Kibbitzing for a moment:

If you don't know what the low order bit is, xor of an odd value doesn't guarantee that the result is odd.

The multiplication is kind of a congruential PRNG step modulo whatever the multiplier word size is.  My experience is that you need both terms of the multiplication to be odd to work well to avoid the poisoning effects of lots of trailing zeros in either multiplication operand.  (How that fits with regard to reversibility is not something I've thought about.)  

Now the problem is that the product is always odd.  I posit this can be cured by shifting the derived product right one bit.  This means you always have a 0 leading bit unless there is enough of the full product to shift a bit in from the higher-order "word" of the full product result.

Supplied information >>
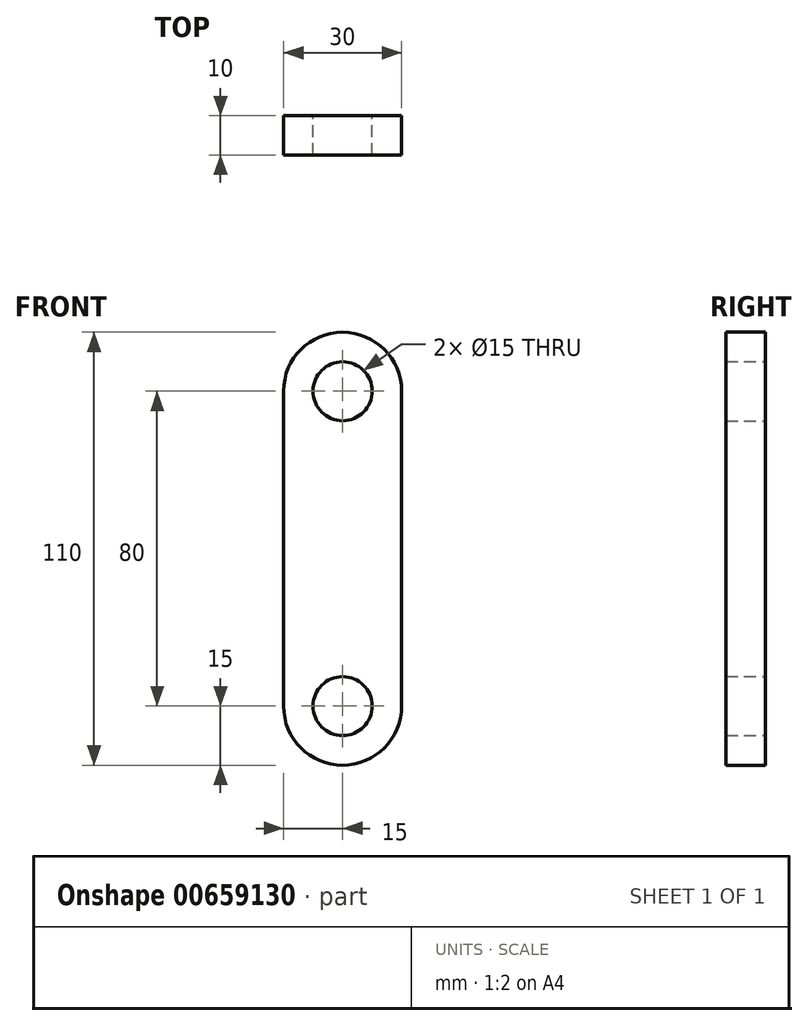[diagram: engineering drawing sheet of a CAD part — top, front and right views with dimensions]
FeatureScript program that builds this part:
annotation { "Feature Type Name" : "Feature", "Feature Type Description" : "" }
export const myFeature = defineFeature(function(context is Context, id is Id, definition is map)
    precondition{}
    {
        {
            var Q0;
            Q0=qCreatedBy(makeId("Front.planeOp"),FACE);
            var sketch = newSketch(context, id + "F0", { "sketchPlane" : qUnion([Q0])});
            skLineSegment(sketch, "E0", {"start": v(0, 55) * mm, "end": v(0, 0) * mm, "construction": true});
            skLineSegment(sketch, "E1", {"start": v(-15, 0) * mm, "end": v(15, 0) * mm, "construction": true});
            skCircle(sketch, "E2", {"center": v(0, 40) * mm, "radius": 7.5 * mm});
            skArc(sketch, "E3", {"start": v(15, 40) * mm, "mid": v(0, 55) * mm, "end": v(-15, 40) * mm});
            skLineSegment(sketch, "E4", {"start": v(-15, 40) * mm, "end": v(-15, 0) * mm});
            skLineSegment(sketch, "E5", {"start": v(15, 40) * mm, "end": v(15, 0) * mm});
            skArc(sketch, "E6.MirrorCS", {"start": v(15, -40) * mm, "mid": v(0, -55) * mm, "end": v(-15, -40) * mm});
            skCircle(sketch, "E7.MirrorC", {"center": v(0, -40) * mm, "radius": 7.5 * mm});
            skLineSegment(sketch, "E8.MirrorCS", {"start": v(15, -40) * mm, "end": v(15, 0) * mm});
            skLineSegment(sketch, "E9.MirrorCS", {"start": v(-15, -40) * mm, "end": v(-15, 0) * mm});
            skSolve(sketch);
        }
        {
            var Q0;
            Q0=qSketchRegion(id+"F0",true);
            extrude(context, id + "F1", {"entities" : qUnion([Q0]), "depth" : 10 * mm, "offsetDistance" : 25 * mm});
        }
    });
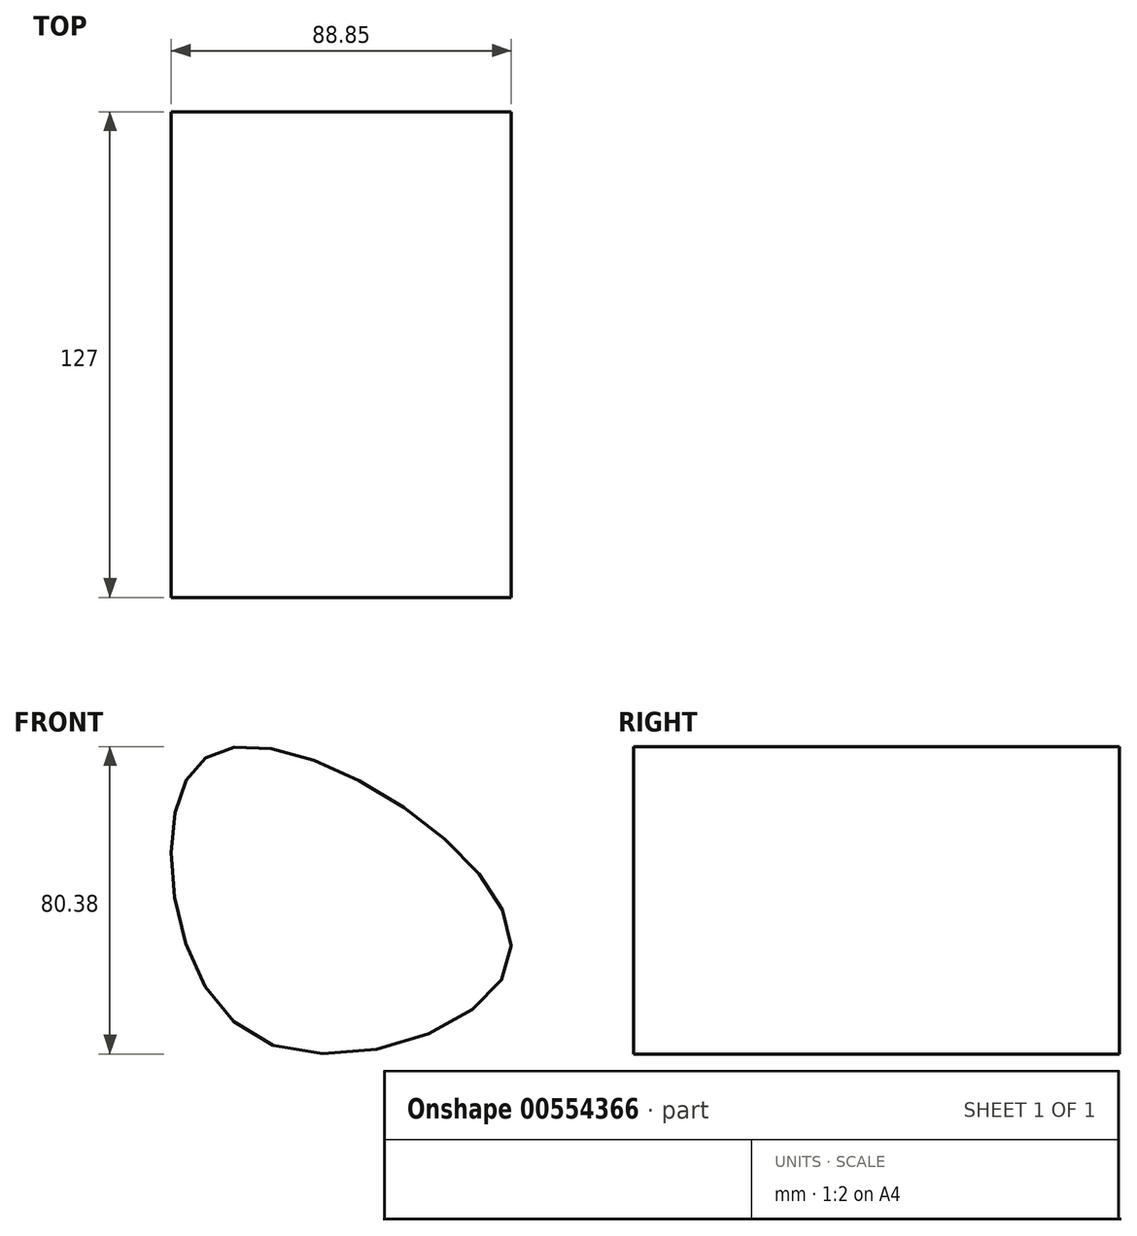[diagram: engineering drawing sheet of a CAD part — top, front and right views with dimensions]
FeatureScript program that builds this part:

* * *

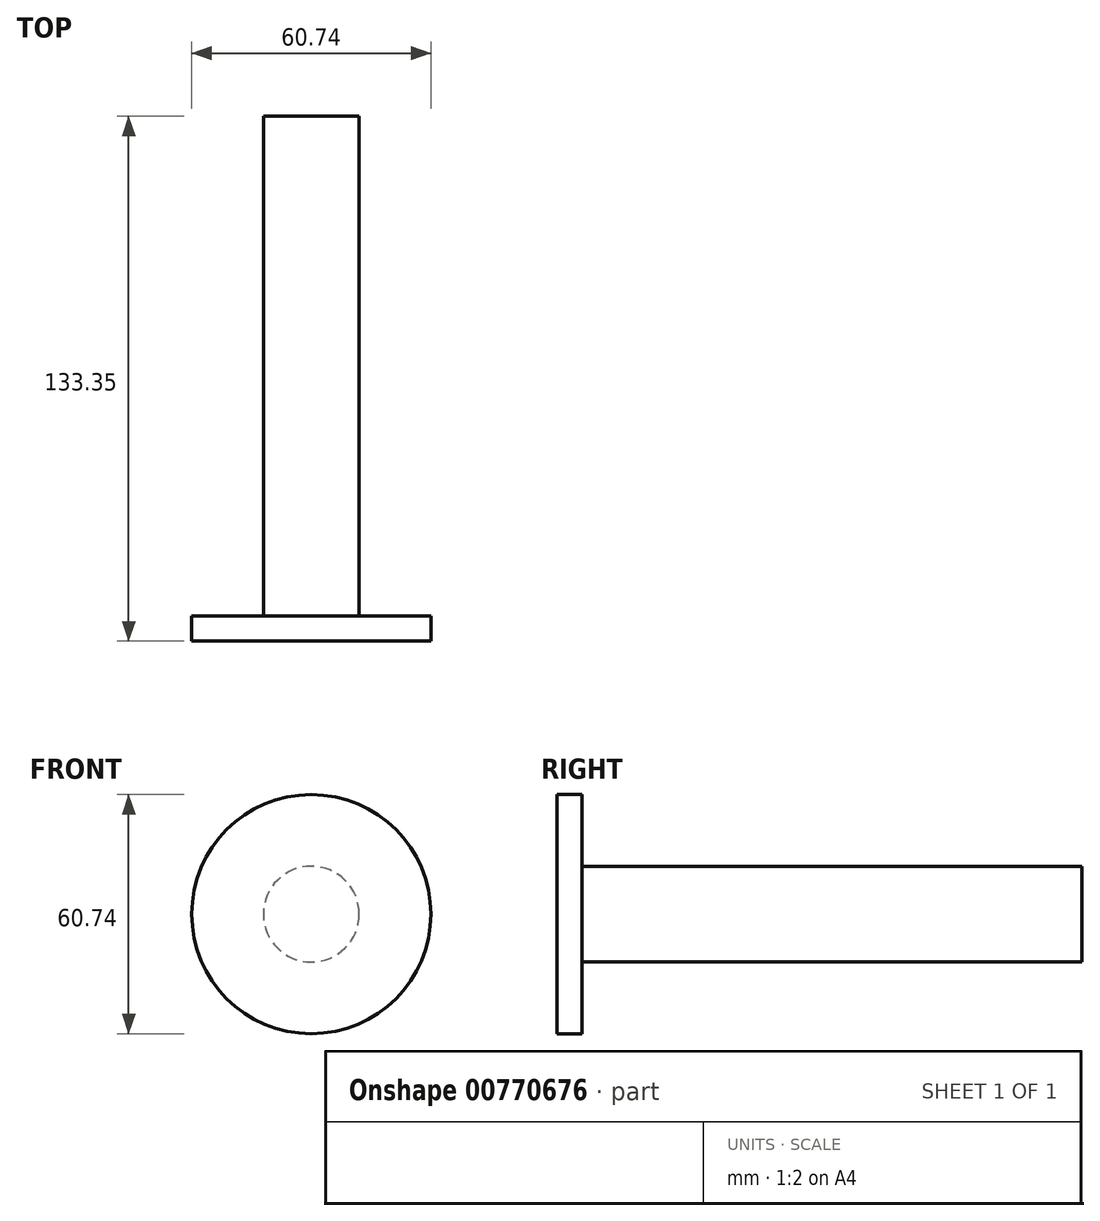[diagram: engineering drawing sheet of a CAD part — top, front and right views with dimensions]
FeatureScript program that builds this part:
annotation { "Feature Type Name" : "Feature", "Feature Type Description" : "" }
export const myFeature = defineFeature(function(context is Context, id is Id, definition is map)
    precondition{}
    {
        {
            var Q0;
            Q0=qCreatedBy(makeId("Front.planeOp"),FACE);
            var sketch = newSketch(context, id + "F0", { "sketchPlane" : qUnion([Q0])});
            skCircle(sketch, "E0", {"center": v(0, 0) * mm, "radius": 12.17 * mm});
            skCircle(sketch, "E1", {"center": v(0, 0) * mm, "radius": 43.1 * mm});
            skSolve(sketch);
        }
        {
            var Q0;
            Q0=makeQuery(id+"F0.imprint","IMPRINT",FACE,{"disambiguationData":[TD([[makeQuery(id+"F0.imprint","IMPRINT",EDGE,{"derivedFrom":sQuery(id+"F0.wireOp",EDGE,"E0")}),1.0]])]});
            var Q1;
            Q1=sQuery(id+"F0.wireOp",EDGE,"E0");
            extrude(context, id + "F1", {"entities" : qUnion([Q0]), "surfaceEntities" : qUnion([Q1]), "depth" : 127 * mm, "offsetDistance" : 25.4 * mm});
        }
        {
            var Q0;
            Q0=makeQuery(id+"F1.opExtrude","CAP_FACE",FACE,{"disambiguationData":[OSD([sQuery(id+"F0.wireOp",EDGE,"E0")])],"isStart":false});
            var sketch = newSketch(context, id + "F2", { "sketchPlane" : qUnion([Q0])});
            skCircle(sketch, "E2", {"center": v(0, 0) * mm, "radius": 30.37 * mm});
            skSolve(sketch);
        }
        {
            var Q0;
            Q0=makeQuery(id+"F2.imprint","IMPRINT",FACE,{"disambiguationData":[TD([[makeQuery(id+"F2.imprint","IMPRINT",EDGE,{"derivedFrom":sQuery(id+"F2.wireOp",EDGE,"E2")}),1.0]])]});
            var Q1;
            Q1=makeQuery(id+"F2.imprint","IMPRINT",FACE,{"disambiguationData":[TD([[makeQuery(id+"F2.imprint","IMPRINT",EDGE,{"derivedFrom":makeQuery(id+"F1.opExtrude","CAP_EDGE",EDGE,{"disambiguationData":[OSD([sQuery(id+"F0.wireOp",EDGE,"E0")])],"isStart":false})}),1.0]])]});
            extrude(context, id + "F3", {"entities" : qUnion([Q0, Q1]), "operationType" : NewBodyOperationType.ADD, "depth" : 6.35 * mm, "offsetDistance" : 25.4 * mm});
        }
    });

The exercise >> In the excerpted text about multiplication steps, what does the writer propose as the cure for the product always being odd?

Answer below >> Shifting the derived product right one bit.